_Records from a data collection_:
++++

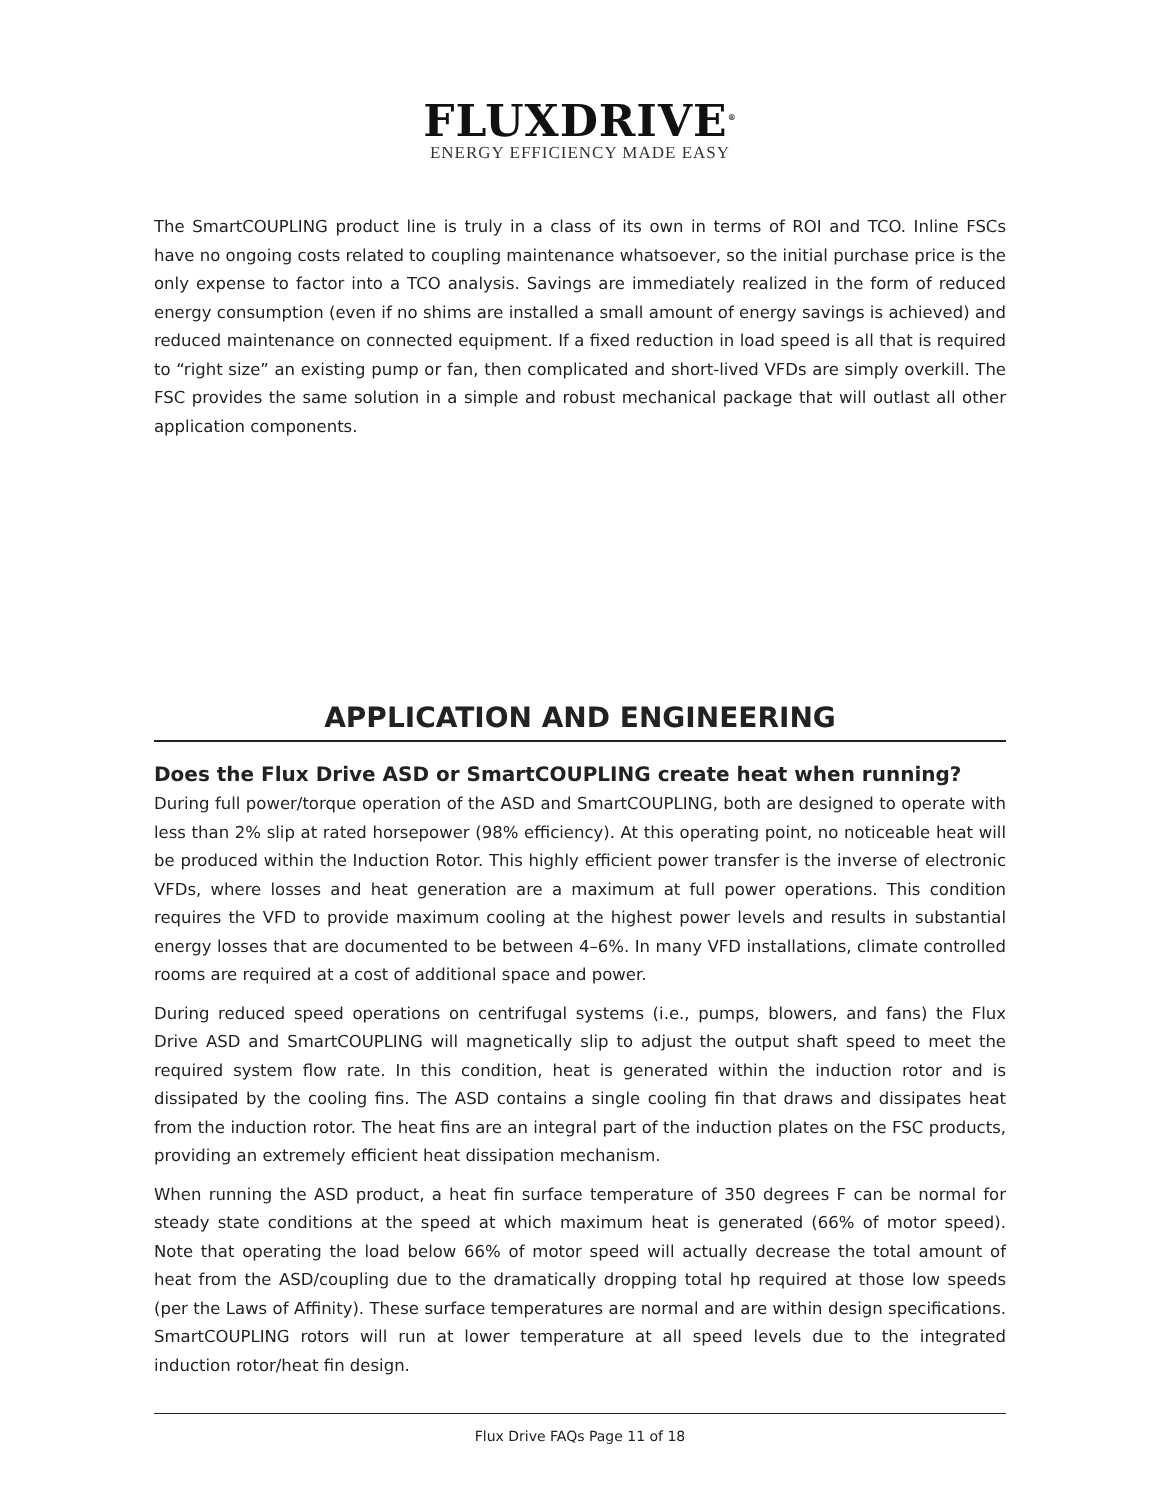FLUXDRIVE<sup>®</sup>
ENERGY EFFICIENCY MADE EASY
The SmartCOUPLING product line is truly in a class of its own in terms of ROI and TCO. Inline FSCs have no ongoing costs related to coupling maintenance whatsoever, so the initial purchase price is the only expense to factor into a TCO analysis. Savings are immediately realized in the form of reduced energy consumption (even if no shims are installed a small amount of energy savings is achieved) and reduced maintenance on connected equipment. If a fixed reduction in load speed is all that is required to “right size” an existing pump or fan, then complicated and short-lived VFDs are simply overkill. The FSC provides the same solution in a simple and robust mechanical package that will outlast all other application components.
APPLICATION AND ENGINEERING
Does the Flux Drive ASD or SmartCOUPLING create heat when running?
During full power/torque operation of the ASD and SmartCOUPLING, both are designed to operate with less than 2% slip at rated horsepower (98% efficiency). At this operating point, no noticeable heat will be produced within the Induction Rotor. This highly efficient power transfer is the inverse of electronic VFDs, where losses and heat generation are a maximum at full power operations. This condition requires the VFD to provide maximum cooling at the highest power levels and results in substantial energy losses that are documented to be between 4–6%. In many VFD installations, climate controlled rooms are required at a cost of additional space and power.
During reduced speed operations on centrifugal systems (i.e., pumps, blowers, and fans) the Flux Drive ASD and SmartCOUPLING will magnetically slip to adjust the output shaft speed to meet the required system flow rate. In this condition, heat is generated within the induction rotor and is dissipated by the cooling fins. The ASD contains a single cooling fin that draws and dissipates heat from the induction rotor. The heat fins are an integral part of the induction plates on the FSC products, providing an extremely efficient heat dissipation mechanism.
When running the ASD product, a heat fin surface temperature of 350 degrees F can be normal for steady state conditions at the speed at which maximum heat is generated (66% of motor speed). Note that operating the load below 66% of motor speed will actually decrease the total amount of heat from the ASD/coupling due to the dramatically dropping total hp required at those low speeds (per the Laws of Affinity). These surface temperatures are normal and are within design specifications. SmartCOUPLING rotors will run at lower temperature at all speed levels due to the integrated induction rotor/heat fin design.
Flux Drive FAQs Page 11 of 18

++++

Every line in the records above that has "operations" counts once. Give the total and nothing else.

2